Die Route? Groß. Sehr groß. Westlich von Dänemark, über Nordschottland, Südgrönland (Eis fotografiert!), Neufundland nach Toronto. Dann weiter mit Air Canada nach Vancouver. Century Plaza Hotel, 15. Stock. Blick auf die Stadt. Kein Wort darüber, wie er sich fühlt. Nur die Fakten. Aber zwischen den Zeilen spürt man es: Das ist der Moment, in dem alles größer wird als der Plan.
Denn Kanada beginnt hier nicht mit dem Wald. Es beginnt mit Flughäfen. Mit Bordkarten. Mit Zeitzonen, die den Körper durcheinanderbringen. Mit der sehr alten, sehr dummen Hoffnung, dass auf der anderen Seite des Kontinents alles noch ein bisschen weiter aussieht. Und spoiler alert: Es sieht weiter aus. Viel weiter. So weit, dass man am Ende 10.178 Kilometer auf dem Odometer stehen hat und nicht mehr genau weiß, wie man hierhergekommen ist.
Aber das ist erst der Auftakt. Die eigentliche Reise beginnt erst, als der Chevrolet Truck Camper gemietet wird. Typ T19. Nur 4.400 Kilometer gelaufen. Fast neu. Und dann geht's los: Vancouver-Stau. Abendfähre nach Vancouver Island. Wildcampen im Wald für 10 Dollar. Kreditkarte wird abgelehnt. PIN vergessen. Telefonkarten vom Automaten gefressen. Willkommen in Kanada.
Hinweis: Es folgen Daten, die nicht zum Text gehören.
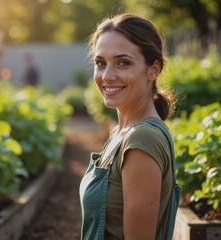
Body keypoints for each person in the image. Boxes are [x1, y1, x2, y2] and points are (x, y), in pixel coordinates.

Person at [79, 13, 178, 240]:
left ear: (153, 70)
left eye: (123, 63)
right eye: (100, 63)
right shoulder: (121, 133)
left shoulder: (142, 139)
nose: (107, 75)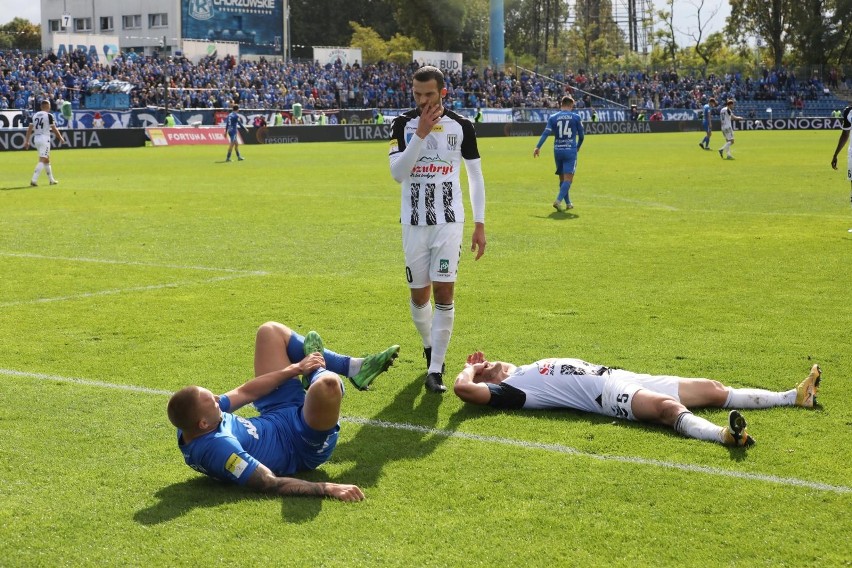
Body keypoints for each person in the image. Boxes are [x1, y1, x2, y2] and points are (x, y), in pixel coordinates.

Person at [167, 322, 400, 501]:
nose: (219, 400)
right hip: (301, 443)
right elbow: (268, 482)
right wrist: (326, 488)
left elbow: (246, 392)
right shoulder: (220, 449)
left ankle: (352, 367)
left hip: (276, 411)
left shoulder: (193, 422)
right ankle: (317, 374)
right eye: (215, 403)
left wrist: (294, 369)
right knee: (328, 384)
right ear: (204, 425)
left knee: (269, 332)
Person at [453, 351, 824, 448]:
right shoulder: (519, 392)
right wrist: (469, 372)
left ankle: (794, 397)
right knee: (666, 410)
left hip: (622, 375)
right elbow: (462, 390)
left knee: (710, 388)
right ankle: (724, 436)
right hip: (607, 395)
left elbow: (497, 368)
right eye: (485, 370)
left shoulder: (518, 370)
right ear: (489, 383)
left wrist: (483, 365)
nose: (488, 364)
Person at [388, 65, 487, 394]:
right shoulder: (402, 124)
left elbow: (475, 176)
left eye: (429, 94)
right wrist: (421, 133)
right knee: (420, 296)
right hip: (413, 224)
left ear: (442, 92)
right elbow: (398, 173)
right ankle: (430, 344)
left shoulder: (462, 126)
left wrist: (480, 223)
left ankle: (436, 369)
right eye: (417, 94)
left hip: (449, 222)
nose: (422, 100)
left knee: (444, 291)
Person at [533, 95, 585, 212]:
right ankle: (558, 200)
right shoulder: (576, 117)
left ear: (561, 104)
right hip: (570, 150)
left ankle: (568, 203)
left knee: (562, 178)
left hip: (558, 150)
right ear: (571, 105)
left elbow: (545, 133)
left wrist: (538, 147)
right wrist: (578, 146)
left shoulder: (553, 117)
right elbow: (581, 136)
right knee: (569, 179)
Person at [24, 99, 65, 187]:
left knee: (46, 159)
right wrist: (61, 138)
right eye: (49, 106)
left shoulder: (34, 115)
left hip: (36, 138)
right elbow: (54, 128)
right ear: (47, 106)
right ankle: (34, 180)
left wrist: (27, 141)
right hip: (44, 138)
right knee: (43, 159)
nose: (50, 107)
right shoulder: (49, 115)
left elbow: (29, 129)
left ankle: (51, 180)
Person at [830, 103, 852, 233]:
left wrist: (835, 155)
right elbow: (845, 134)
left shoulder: (849, 112)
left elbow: (845, 135)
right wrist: (836, 154)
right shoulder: (848, 112)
Und genau dort beginnt der Reiz dieses Materials. Denn zu diesem Kanada-Block gehören nicht nur Flugdaten und Hotelnamen. Sondern auch die späteren Listenblätter: Benzin. Kilometerstände. Routenfolgen. Preise. Telefonnummern. Notizzettel. Die romantischste Form der Buchhaltung, die Reisen hervorbringen können. Wer so notiert, will nicht nur irgendwo gewesen sein. Er will den Weg festhalten, solange er noch warm ist.
Was folgt, ist eine der gründlichsten Roadtrip-Dokumentationen, die man sich vorstellen kann. Butchart Gardens mit 45-Minuten-Feuerwerk. Whale-Watching (keine Wale, aber Seelöwen). Wasserflugzeug-Rundflug über die Seelöweninsel. Baden im eiskalten Pazifik am Long Beach. Whistler Village. Evas Hanghaus mit Bergblick. Lillooet über 9 Kilometer Schotterpiste. Juniper Beach Park mit Kakteen und 112-Waggon-Güterzügen, die nachts durchs Camp rattern. Glacier National Park. Rogers Pass. Yoho Nationalpark. Banff mit Gondel auf den Sulphur Mountain. Columbia Icefield mit Riesen-Schneemobil auf den Gletscher. Gletscherwasser trinken. 39 Dollar. Worth it.
Dann die staubige Piste nach Grande Prairie. Dawson Creek. Gottfried und Ulrikes 400-Hektar-Ranch mit Solarstrom und Biber-Creek-Dämmen. Willfried hilft beim Distelnspritzen. Abendbrot: Rehfleisch. Nächster Tag: Elchrouladen und Elchbuletten auf offenem Holzfeuer. Das ist kein Urlaub mehr. Das ist Leben.
Und am Ende? Die US-Zöllnerin beschlagnahmt eine Zitrone aus dem Camper-Kühlschrank. Seattle mit Fischwerfern am Pike Place Market. Camper-Rückgabe bei Cruise Canada. 500 Dollar Refund. Heimflug via Toronto nach Schönefeld. Antje wartet.
Diese Story bleibt bewusst quellentreu. Sie erzählt den klar lesbaren Auftakt über Flug, Toronto, Vancouver und Century Plaza — stützt sich aber zusätzlich auf die Nachbarseiten 0431 und 0432, auf denen bereits Mietwagen, Richtungswechsel und die ersten Kilometerlisten auftauchen. Alles Weitere — Motels, Etappen, Benzinmengen, Tageskosten und die lange Straßenlogik des Landes — wandert in den separaten Anhang. Dort zeigt sich, wie aus einem Flugtag langsam ein richtiges Roadbook wird.
Und genau das ist der Punkt. Diese Reise wurde nicht geschrieben, um zu beeindrucken. Sie wurde geschrieben, um sich zu erinnern. Und weil sie so ehrlich ist, beeindruckt sie trotzdem.